§ **WORK INSTRUCTION**: Each entry needs to be copied exactly, with nothing left out.

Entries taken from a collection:

---------------

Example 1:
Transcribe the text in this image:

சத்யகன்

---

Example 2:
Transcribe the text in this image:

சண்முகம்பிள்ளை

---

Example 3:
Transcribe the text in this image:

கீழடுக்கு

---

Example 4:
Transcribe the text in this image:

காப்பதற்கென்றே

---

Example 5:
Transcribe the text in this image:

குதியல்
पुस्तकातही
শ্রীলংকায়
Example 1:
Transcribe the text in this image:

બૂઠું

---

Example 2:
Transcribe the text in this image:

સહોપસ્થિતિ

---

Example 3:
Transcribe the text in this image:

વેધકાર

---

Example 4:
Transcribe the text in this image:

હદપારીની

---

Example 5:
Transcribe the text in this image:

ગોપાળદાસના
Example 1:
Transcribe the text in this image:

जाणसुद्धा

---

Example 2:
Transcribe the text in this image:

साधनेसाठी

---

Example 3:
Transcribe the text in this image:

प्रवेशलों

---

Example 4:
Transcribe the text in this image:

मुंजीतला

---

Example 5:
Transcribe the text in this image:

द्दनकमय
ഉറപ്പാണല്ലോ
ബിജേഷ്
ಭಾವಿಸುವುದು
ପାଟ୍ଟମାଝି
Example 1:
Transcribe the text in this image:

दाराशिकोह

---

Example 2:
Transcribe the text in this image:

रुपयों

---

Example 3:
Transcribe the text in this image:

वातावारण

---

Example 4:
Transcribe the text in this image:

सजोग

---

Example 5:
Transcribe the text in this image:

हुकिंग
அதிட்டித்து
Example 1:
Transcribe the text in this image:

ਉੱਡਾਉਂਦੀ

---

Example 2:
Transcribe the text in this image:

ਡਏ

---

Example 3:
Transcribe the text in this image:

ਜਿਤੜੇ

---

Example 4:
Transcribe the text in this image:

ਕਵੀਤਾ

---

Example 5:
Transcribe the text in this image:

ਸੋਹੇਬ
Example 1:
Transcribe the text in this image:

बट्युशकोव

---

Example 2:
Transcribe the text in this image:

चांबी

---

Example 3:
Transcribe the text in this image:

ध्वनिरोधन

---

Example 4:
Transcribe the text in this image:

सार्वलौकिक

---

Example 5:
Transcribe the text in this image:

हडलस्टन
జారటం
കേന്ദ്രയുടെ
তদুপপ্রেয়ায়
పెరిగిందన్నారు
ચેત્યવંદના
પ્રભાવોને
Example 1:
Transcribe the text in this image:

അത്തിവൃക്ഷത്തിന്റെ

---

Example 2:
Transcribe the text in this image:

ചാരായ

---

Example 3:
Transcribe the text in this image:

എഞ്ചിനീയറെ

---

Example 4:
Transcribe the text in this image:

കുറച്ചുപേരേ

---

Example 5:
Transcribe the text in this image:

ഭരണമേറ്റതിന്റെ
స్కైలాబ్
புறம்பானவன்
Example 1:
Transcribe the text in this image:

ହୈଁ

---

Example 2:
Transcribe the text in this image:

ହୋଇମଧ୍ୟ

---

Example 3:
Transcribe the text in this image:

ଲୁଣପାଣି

---------------

§ **RESULT FOR THIS TASK**:
Example 1:
Transcribe the text in this image:

சத்யகன்

---

Example 2:
Transcribe the text in this image:

சண்முகம்பிள்ளை

---

Example 3:
Transcribe the text in this image:

கீழடுக்கு

---

Example 4:
Transcribe the text in this image:

காப்பதற்கென்றே

---

Example 5:
Transcribe the text in this image:

குதியல்
पुस्तकातही
শ্রীলংকায়
Example 1:
Transcribe the text in this image:

બૂઠું

---

Example 2:
Transcribe the text in this image:

સહોપસ્થિતિ

---

Example 3:
Transcribe the text in this image:

વેધકાર

---

Example 4:
Transcribe the text in this image:

હદપારીની

---

Example 5:
Transcribe the text in this image:

ગોપાળદાસના
Example 1:
Transcribe the text in this image:

जाणसुद्धा

---

Example 2:
Transcribe the text in this image:

साधनेसाठी

---

Example 3:
Transcribe the text in this image:

प्रवेशलों

---

Example 4:
Transcribe the text in this image:

मुंजीतला

---

Example 5:
Transcribe the text in this image:

द्दनकमय
ഉറപ്പാണല്ലോ
ബിജേഷ്
ಭಾವಿಸುವುದು
ପାଟ୍ଟମାଝି
Example 1:
Transcribe the text in this image:

दाराशिकोह

---

Example 2:
Transcribe the text in this image:

रुपयों

---

Example 3:
Transcribe the text in this image:

वातावारण

---

Example 4:
Transcribe the text in this image:

सजोग

---

Example 5:
Transcribe the text in this image:

हुकिंग
அதிட்டித்து
Example 1:
Transcribe the text in this image:

ਉੱਡਾਉਂਦੀ

---

Example 2:
Transcribe the text in this image:

ਡਏ

---

Example 3:
Transcribe the text in this image:

ਜਿਤੜੇ

---

Example 4:
Transcribe the text in this image:

ਕਵੀਤਾ

---

Example 5:
Transcribe the text in this image:

ਸੋਹੇਬ
Example 1:
Transcribe the text in this image:

बट्युशकोव

---

Example 2:
Transcribe the text in this image:

चांबी

---

Example 3:
Transcribe the text in this image:

ध्वनिरोधन

---

Example 4:
Transcribe the text in this image:

सार्वलौकिक

---

Example 5:
Transcribe the text in this image:

हडलस्टन
జారటం
കേന്ദ്രയുടെ
তদুপপ্রেয়ায়
పెరిగిందన్నారు
ચેત્યવંદના
પ્રભાવોને
Example 1:
Transcribe the text in this image:

അത്തിവൃക്ഷത്തിന്റെ

---

Example 2:
Transcribe the text in this image:

ചാരായ

---

Example 3:
Transcribe the text in this image:

എഞ്ചിനീയറെ

---

Example 4:
Transcribe the text in this image:

കുറച്ചുപേരേ

---

Example 5:
Transcribe the text in this image:

ഭരണമേറ്റതിന്റെ
స్కైలాబ్
புறம்பானவன்
Example 1:
Transcribe the text in this image:

ହୈଁ

---

Example 2:
Transcribe the text in this image:

ହୋଇମଧ୍ୟ

---

Example 3:
Transcribe the text in this image:

ଲୁଣପାଣି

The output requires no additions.